Newly revealed incident of woman who nearly died from ectopic pregnancy subsequent to an abortion in Limerick


A recent article in the Irish Medical Journal has disclosed a harrowing incident wherein a woman faced a life-threatening ectopic pregnancy subsequent to undergoing a medical abortion.

Released on 21 March 2024, the publication describes a Limerick woman who had undergone a medical abortion two weeks prior to her hospital admission due to an ectopic pregnancy. It emphasizes that this situation “could have been prevented with an ultrasound to ascertain the pregnancy’s location.”

Normally, an early-stage embryo implants itself in the uterus. However, an ectopic pregnancy arises when the embryo implants elsewhere, typically within the fallopian tubes.
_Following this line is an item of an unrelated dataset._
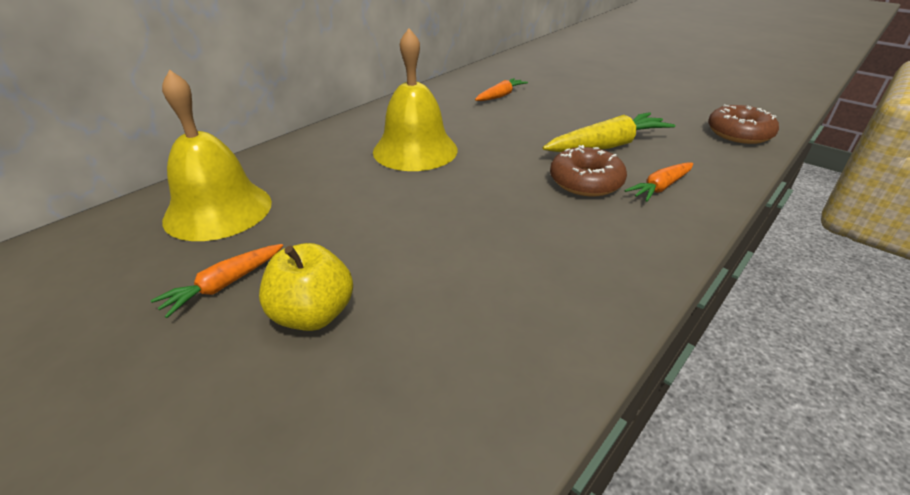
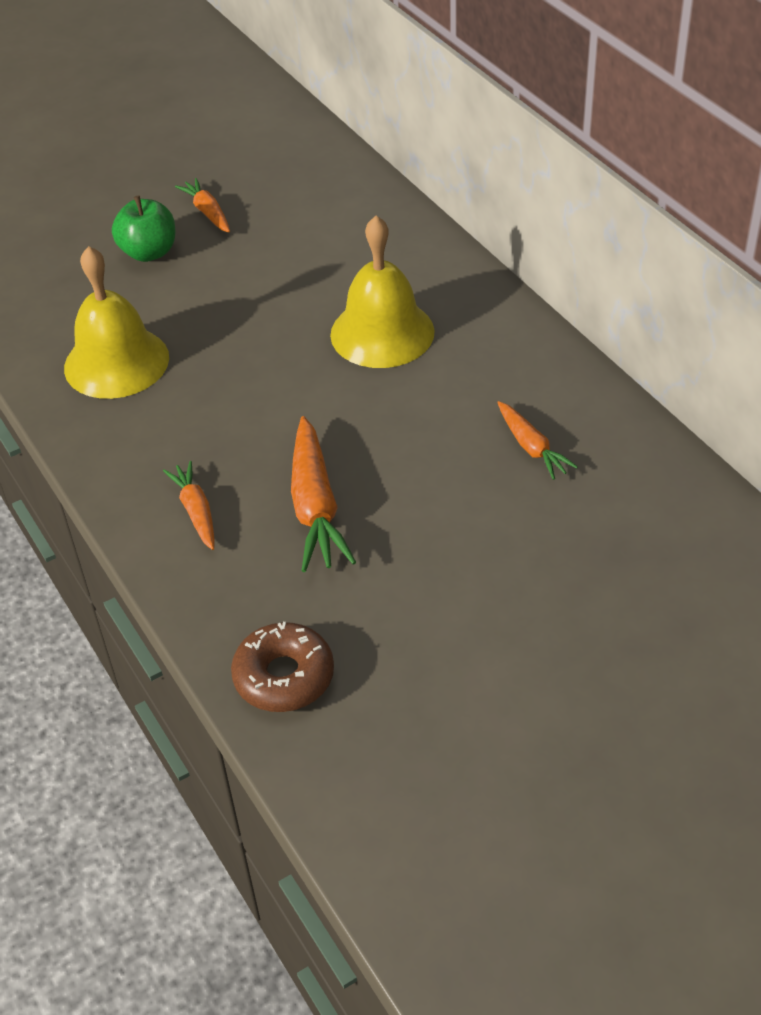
camera: 110 degrees right, 10 degrees up
yellow bell [162,69,272,241] -> yellow bell moved to [64,246,169,399]
yellow apple [259,243,353,331] -> green apple [112,196,175,262]
yellow carrot [543,112,675,152] -> orange carrot [291,416,356,572]
brown donut [550,145,627,196] -> none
The publication elaborates that the absence of routine ultrasound confirmation for intrauterine pregnancy (IUP) in patients seeking abortifacients may lead to obscuring symptoms and signs of ectopic pregnancy, potentially resulting in misdiagnosis and mortality due to symptom overlap between ectopic pregnancy and abortion.

Furthermore, it underscores the importance of confirming pregnancy location prior to a medical abortion as a means of “reducing morbidity and mortality.”

The Pro Life Campaign drew attention to the fact that in 2018, an amendment was proposed to the abortion legislation which would’ve required an ultrasound to be performed in advance of abortions. This would’ve allowed ectopic pregnancies to be detected and treated accordingly, thus preventing the endangerment of the woman’s life if an abortion was performed. But this amendment was dismissed out of hand by then-Minister for Health Simon Harris who described it as “subjecting” a woman to an ultrasound and going against his idea that “this is about choice”.

As Simon Harris is set to become Taoiseach, he should be reminded of the newly revealed consequences of his reckless decision. Furthermore, his decision in early 2020 to introduce telemedicine, which rolled back on an earlier promise that Ireland would not have telemedicine abortion, has also enabled this dangerous outcome. Telemedicine prevents a woman from being properly assessed by a doctor before an abortion, and therefore heightens the likelihood of ectopic pregnancies going undetected.